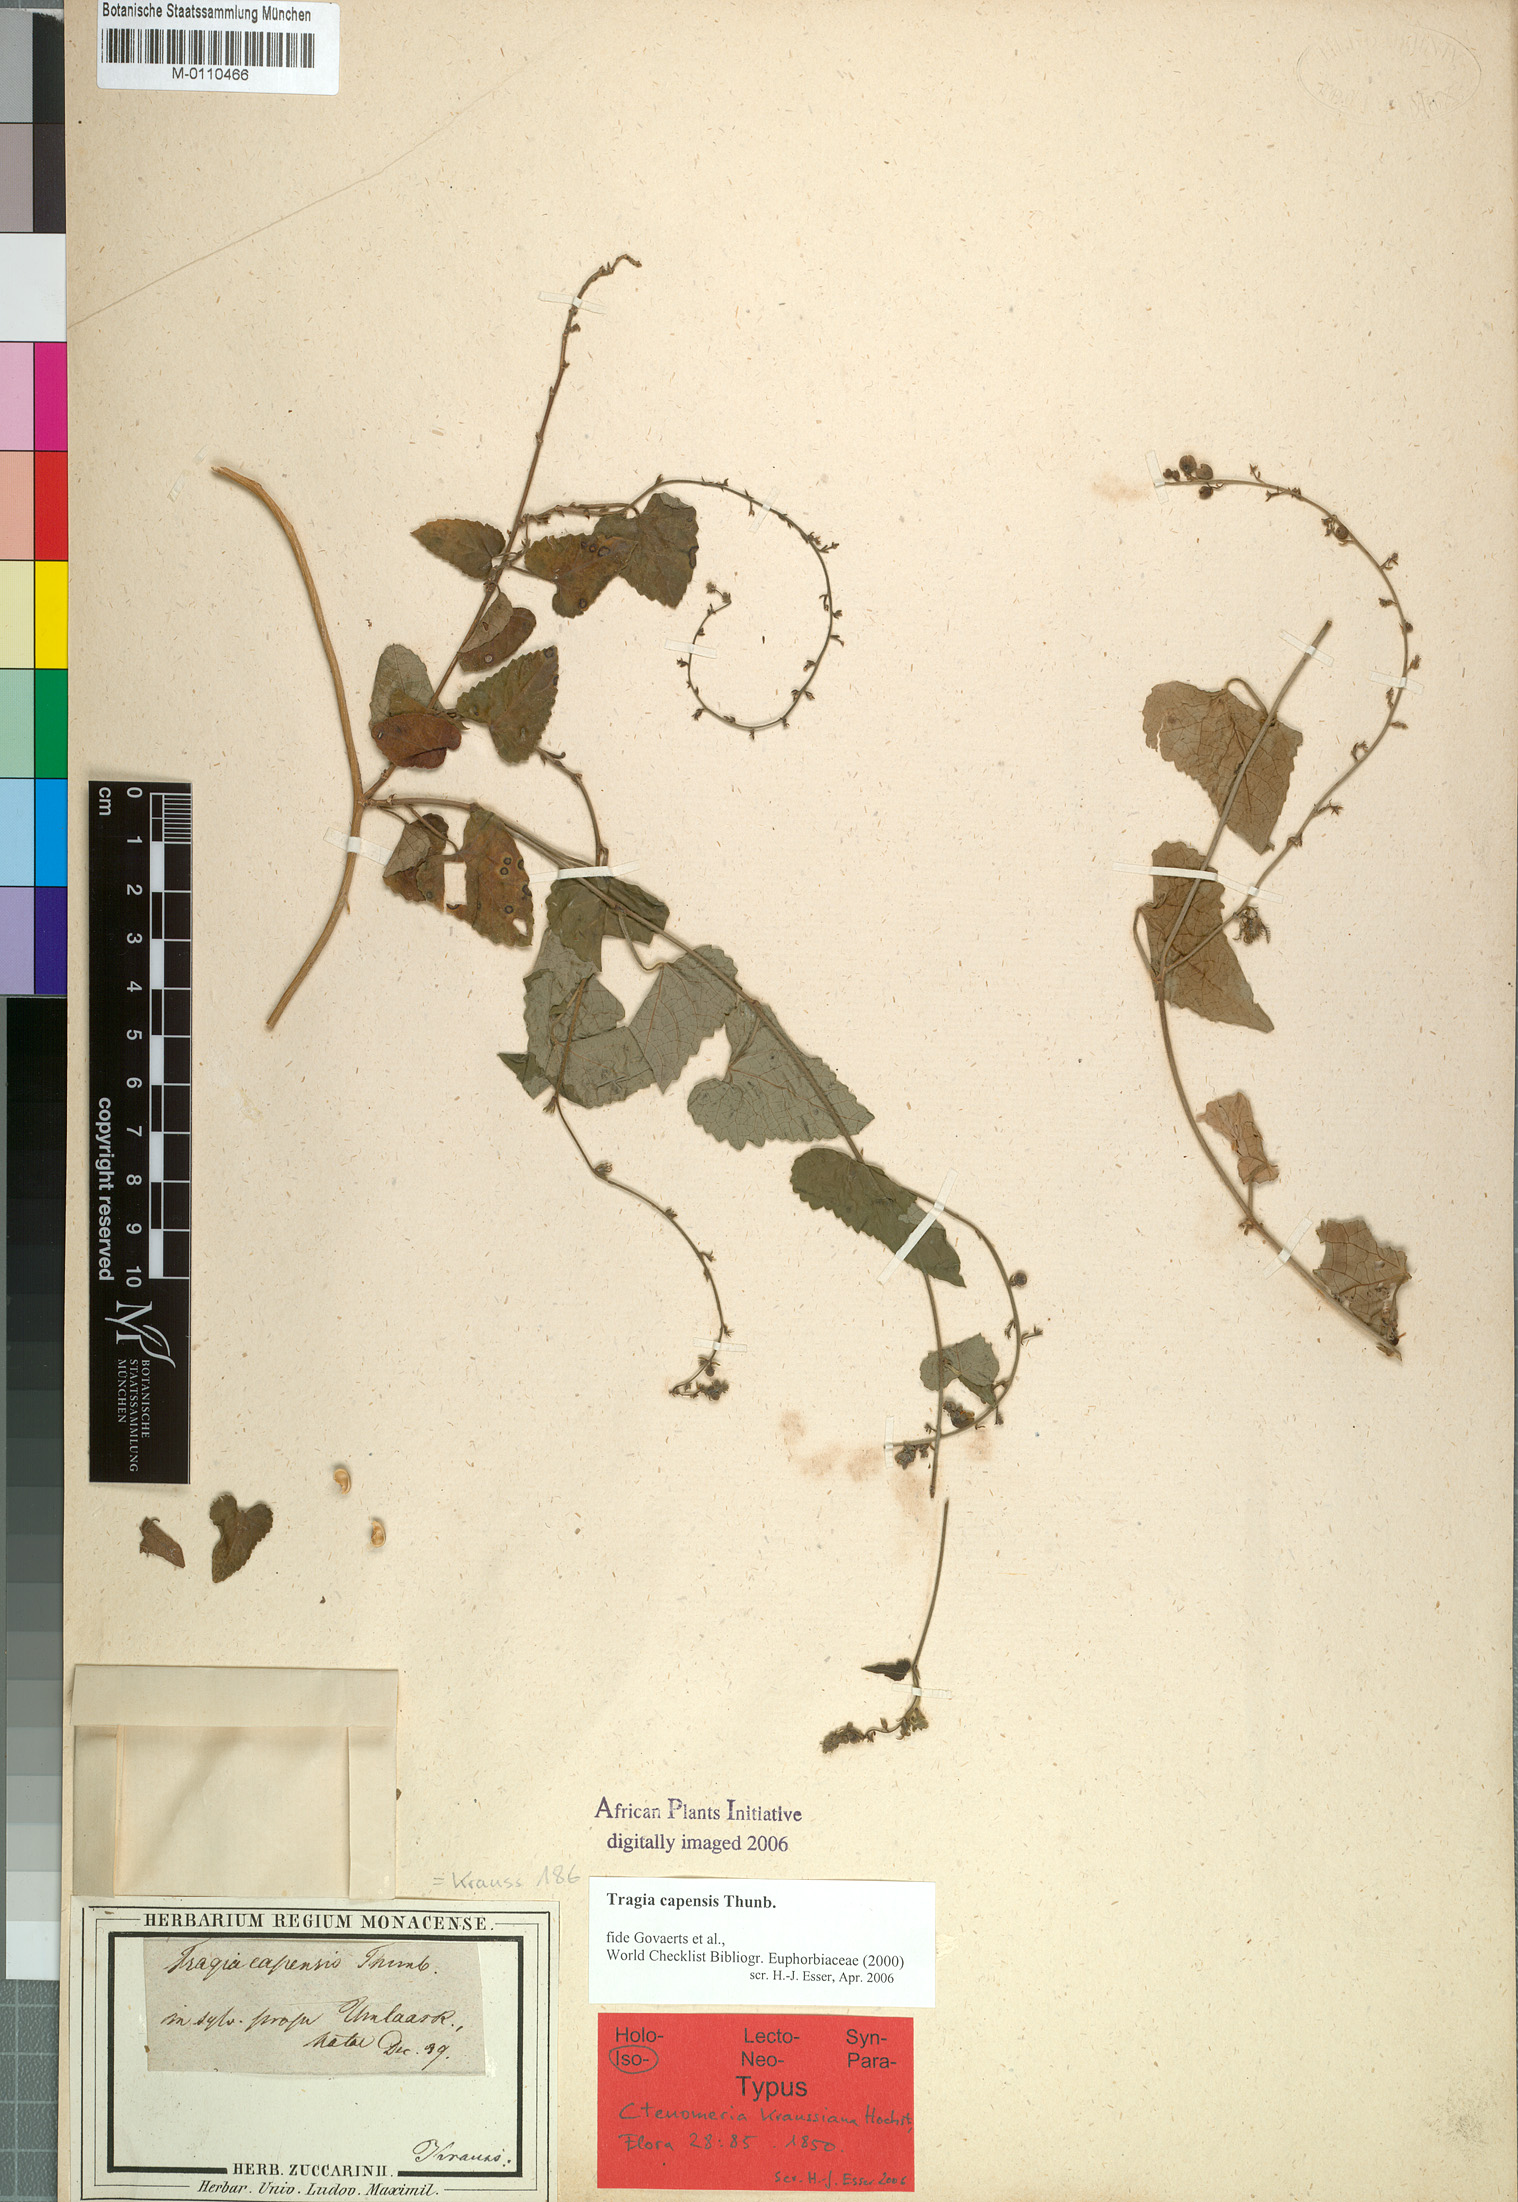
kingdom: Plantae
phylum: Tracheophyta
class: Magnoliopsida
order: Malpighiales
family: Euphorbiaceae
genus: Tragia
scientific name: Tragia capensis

* [Prompt]:
Rewrite the rows above with "scientific name" changed to "species" and nothing else altered, leaving out the pictures.

* [Full response]:
kingdom: Plantae
phylum: Tracheophyta
class: Magnoliopsida
order: Malpighiales
family: Euphorbiaceae
genus: Tragia
species: Tragia capensis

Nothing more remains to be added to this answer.